If a ZMC fracture is left untreated or inadequately treated, several complications may arise:

  • Persistent facial asymmetry – may require secondary reconstructive surgery.
  • Enophthalmos – sunken eye due to orbital floor collapse, potentially impairing vision.
  • Chronic infraorbital nerve paresthesia – lasting numbness or neuropathic pain.
  • Ocular problems – diplopia, restricted eye movement, or retrobulbar hemorrhage.
  • Malocclusion – long‑term bite problems leading to TMJ disorders.
  • Sinusitis or mucocele – from disrupted maxillary sinus drainage.
  • Infection – especially if the fracture communicates with the oral or nasal cavity.
  • Scarring – noticeable scar tissue from surgical incisions, though modern techniques aim to minimize this.

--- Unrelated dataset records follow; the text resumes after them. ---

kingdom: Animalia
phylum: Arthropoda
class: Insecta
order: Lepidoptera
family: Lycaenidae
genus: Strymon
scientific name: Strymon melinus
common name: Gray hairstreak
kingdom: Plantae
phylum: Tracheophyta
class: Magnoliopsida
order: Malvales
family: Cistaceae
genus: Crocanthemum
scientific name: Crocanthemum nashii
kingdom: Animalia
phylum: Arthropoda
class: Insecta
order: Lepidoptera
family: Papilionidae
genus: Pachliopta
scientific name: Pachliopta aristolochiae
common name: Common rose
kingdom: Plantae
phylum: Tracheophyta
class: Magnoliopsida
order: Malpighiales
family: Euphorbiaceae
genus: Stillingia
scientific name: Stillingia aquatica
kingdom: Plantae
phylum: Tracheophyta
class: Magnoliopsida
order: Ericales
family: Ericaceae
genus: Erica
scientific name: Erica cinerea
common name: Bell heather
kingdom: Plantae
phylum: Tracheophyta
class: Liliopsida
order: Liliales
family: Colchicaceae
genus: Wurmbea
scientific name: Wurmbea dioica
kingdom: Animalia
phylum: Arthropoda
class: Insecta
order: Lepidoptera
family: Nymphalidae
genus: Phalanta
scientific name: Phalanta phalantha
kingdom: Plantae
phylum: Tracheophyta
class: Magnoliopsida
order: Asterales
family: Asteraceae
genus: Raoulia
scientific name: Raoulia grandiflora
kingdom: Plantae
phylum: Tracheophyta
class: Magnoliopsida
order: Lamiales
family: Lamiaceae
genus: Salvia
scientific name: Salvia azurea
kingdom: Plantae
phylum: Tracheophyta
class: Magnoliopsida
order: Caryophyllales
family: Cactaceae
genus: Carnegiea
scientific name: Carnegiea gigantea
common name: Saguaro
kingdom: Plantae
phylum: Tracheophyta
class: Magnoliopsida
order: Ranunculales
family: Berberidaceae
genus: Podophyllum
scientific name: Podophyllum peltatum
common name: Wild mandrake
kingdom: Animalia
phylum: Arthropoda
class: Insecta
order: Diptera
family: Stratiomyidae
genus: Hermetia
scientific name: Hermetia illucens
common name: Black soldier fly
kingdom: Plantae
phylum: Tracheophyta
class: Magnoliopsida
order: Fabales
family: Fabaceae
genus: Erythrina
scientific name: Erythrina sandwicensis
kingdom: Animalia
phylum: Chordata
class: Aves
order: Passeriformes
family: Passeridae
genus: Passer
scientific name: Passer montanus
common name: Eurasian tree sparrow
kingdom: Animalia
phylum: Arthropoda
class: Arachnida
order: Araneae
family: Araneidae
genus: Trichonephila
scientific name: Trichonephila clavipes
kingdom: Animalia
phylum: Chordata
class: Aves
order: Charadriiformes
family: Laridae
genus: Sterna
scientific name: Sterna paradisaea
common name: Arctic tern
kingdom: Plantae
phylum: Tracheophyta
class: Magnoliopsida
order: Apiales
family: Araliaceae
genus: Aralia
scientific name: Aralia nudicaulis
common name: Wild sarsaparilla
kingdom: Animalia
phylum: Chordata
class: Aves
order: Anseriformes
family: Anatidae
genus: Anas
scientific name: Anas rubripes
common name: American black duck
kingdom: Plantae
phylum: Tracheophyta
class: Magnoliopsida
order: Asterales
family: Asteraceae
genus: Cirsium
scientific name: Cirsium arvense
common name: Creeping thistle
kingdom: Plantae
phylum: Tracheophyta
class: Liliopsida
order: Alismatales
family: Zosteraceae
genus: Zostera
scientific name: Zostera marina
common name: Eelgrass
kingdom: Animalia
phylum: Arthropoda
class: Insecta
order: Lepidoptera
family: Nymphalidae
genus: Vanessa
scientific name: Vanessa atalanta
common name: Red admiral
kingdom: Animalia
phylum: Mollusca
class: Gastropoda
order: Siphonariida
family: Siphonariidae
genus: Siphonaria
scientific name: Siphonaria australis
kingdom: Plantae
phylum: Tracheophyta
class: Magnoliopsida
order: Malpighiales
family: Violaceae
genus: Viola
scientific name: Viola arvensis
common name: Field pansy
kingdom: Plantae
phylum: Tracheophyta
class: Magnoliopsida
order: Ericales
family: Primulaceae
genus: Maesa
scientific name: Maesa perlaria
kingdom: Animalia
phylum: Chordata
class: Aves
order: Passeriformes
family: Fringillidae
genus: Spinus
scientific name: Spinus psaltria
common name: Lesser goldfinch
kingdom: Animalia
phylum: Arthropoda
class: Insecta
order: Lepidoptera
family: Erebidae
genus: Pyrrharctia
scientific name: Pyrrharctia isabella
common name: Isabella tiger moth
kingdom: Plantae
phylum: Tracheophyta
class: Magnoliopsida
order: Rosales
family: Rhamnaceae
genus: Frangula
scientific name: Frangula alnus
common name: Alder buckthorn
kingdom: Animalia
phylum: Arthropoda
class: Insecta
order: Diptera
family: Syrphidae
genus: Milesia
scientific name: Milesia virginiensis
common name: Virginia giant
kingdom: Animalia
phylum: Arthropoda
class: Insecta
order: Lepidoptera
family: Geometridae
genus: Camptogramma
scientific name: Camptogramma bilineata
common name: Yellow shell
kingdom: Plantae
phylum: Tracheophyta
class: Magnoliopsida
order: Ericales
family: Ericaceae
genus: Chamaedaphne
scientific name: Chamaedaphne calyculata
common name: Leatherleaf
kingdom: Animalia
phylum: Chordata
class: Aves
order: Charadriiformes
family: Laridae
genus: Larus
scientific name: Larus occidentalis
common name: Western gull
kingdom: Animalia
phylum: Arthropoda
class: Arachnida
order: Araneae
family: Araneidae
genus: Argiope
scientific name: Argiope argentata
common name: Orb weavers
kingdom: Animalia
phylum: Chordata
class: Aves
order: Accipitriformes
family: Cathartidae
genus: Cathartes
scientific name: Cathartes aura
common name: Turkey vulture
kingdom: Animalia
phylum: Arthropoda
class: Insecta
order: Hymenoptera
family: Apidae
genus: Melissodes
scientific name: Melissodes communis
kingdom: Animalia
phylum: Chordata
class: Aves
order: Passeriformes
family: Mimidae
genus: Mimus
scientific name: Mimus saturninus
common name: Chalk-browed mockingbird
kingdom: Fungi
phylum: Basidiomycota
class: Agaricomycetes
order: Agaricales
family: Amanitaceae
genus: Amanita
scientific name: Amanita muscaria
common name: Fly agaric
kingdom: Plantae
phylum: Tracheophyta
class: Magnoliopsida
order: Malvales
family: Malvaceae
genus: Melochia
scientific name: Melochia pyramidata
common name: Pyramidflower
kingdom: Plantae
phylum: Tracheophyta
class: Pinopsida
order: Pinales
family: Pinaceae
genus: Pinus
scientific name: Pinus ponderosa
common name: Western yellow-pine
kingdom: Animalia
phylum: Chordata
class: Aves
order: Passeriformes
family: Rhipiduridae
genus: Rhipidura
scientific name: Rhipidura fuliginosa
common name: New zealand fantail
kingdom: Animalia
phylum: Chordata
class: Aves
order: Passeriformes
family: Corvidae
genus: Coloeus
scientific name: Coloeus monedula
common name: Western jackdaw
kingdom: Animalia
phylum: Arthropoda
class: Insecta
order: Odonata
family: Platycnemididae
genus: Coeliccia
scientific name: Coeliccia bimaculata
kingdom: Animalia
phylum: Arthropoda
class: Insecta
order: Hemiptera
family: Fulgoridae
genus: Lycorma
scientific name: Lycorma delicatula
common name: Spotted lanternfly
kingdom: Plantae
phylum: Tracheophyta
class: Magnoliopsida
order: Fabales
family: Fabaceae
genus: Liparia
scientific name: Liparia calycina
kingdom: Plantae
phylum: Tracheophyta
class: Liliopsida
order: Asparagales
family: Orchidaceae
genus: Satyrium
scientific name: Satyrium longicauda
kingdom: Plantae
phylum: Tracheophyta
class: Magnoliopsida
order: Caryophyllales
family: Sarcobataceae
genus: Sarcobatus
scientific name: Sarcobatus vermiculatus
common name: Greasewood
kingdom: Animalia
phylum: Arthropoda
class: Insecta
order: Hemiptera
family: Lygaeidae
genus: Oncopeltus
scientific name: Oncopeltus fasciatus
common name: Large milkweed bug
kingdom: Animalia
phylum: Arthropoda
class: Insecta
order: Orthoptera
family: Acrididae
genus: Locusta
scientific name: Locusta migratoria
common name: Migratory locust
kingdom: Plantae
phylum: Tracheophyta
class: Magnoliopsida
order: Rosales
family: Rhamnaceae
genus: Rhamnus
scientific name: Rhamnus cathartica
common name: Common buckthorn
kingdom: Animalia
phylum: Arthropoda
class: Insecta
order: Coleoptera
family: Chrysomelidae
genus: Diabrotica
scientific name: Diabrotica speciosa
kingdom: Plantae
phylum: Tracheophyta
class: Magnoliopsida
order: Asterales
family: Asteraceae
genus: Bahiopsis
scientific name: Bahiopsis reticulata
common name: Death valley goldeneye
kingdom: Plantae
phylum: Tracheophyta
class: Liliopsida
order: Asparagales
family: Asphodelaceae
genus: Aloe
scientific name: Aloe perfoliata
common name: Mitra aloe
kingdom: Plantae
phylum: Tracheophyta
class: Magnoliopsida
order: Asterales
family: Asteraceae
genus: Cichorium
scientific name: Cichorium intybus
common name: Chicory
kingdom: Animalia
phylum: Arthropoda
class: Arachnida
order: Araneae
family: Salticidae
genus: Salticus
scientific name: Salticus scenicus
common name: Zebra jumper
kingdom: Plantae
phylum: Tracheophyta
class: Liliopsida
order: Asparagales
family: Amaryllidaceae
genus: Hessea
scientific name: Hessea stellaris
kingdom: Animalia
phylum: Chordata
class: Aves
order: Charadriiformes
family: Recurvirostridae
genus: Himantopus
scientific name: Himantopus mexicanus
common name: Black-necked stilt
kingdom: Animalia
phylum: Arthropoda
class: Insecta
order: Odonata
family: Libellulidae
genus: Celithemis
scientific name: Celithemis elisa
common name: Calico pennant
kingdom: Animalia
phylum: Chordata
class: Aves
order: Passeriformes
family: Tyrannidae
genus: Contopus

When to Seek Emergency Care

Call 911 or go to the nearest emergency department immediately if you notice any of the following:
  • Severe, worsening facial pain that is not relieved by over‑the‑counter medication.
  • Significant swelling or bruising around the eye with double vision or inability to move the eye.
  • Bleeding that does not stop after applying direct pressure for 10–15 minutes.
  • Visible bone fragments protruding from the mouth, nose, or skin.
  • Loss of sensation in the cheek, upper lip, or teeth that suddenly worsens.
  • Difficulty breathing or swallowing due to facial swelling.
  • Rapid swelling of the eye leading to a “black eye” that expands quickly.
Prompt evaluation can prevent long‑term functional and cosmetic problems.

Sources:

  1. Mayo Clinic. “Facial fractures.” Updated 2023. mayoclinic.org
  2. Centers for Disease Control and Prevention. “Traumatic Brain Injury & Facial Fractures.” 2022.
  3. National Institute of Dental and Craniofacial Research. “Zygomaticomaxillary Complex Fractures.” 2021.
  4. Cleveland Clinic. “Orbital & Zygomatic Fractures – Symptoms & Treatment.” 2022.
  5. World Health Organization. “Road traffic injuries: prevention and care.” 2020.

⚠ Medical Disclaimer

Important: The information provided on this page is for general informational purposes only and is not intended as a substitute for professional medical advice, diagnosis, or treatment. Always seek the advice of your physician or other qualified health provider with any questions you may have regarding a medical condition.

If you think you may have a medical emergency, call your doctor, go to the emergency department, or call 911 immediately.